CSEA/SCÉA, and several young Canadian artists are well represented at Eksperimenta! 2017! ESTONIA
The CSEA/SCÉA, and several young Canadian artists are well represented at Eksperimenta! 2017, in Estonia!
“A group of talented young artists from Sisler High School will have the thrill of showcasing their work for an international audience this October.
Working in the challenging medium of soapstone, nine Sisler students submitted pieces to appear in the Tallinn, Estonia triennial art exhibition known as Eksperimenta! The student sculptures were based on the exhibition’s 2017 theme of Art and the Economy; the sculptures were later used as video subjects in an animated short that further explored that theme.

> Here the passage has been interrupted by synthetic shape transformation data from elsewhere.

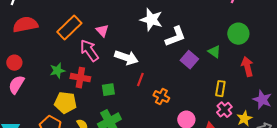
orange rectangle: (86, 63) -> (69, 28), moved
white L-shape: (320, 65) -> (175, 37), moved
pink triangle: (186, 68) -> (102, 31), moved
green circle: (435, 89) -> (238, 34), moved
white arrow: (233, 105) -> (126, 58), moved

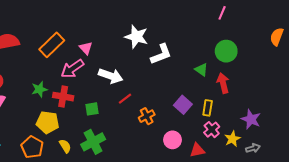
pink arrow: (89, 51) -> (72, 69), turned -90
purple square: (189, 60) -> (183, 105), moved
red arrow: (247, 67) -> (223, 83), moved
red line: (140, 80) -> (125, 99), turned 32
orange cross: (161, 97) -> (147, 116), turned 35

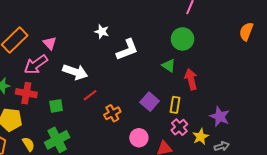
white star: (136, 37) -> (102, 32), size x0.6
green circle: (226, 51) -> (182, 39), moved

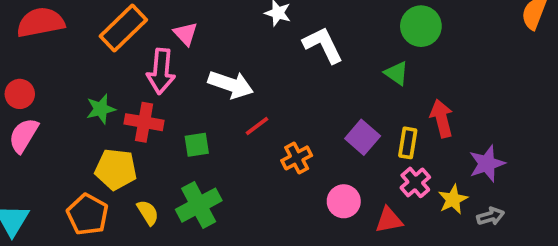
white L-shape: (127, 50) -> (323, 45), turned -95
pink arrow: (36, 64) -> (161, 71), turned -50
red arrow: (191, 79) -> (442, 118), moved
purple star: (220, 117) -> (487, 164), turned 30

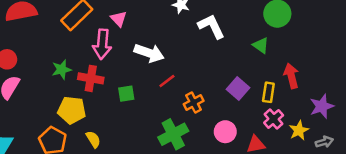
green cross: (199, 205) -> (173, 134), moved

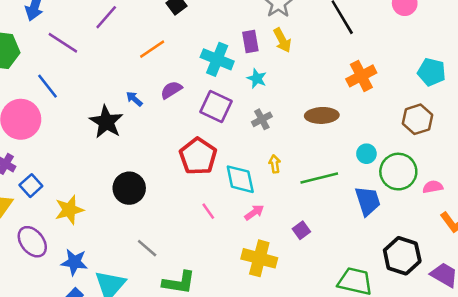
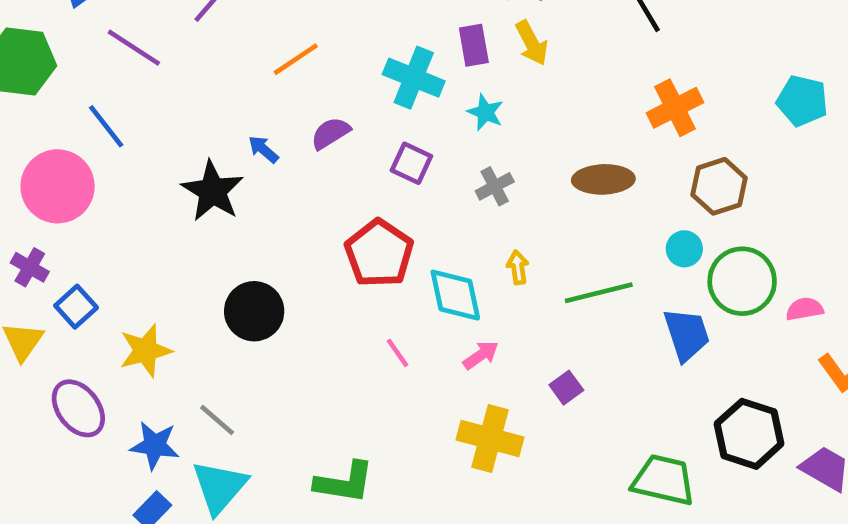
purple square: (216, 107) -> (411, 163), size x0.7
brown hexagon: (417, 119) -> (719, 186), moved
gray line: (147, 248) -> (217, 420), moved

The students were originally approached by the University of Manitoba’s Faculty of Education (under the leadership of Joanna Black and in association with the Winnipeg Art Gallery) to submit their work to the exhibition. The patrons’ initial instincts paid off, as the students’ work excelled in three levels of judging—regional, national and international—to be among the few pieces chosen for the exhibit. Sisler will send one student and a teacher delegate to Estonia to represent the school.
“People around the world submitted artwork for this exhibition,” Mr. Thwaites said. “These students not only have a sense of accomplishment and recognition locally, nationally and internationally…it also gives them a broader sense of an artistic community. There’s an international art scene out there that they are now a part of.”
From and more at: https://www.winnipegsd.ca/About%20WSD/NEWS/Pages/Eksperimenta!.aspx
This message was sent from Estonia by Dr. Joanna Black and Dr. Miriam Cooley: “We were given formal acknowledgement for the work by Sisler High School students Angela Anne Fernandez Aguila, Ann Kendell Maloles, Francis Novilla, Aaron Ryan V. Legaspi, Elina Q. Pe Benito, Jenna Li, John Russel Millar for their work “The Forbidden Fruit: Humankind’s Choice in the Perpetual Discord between Art and the Economy”. In particular, the Estonian jurors noted the tremendous research that went into the creation of this work.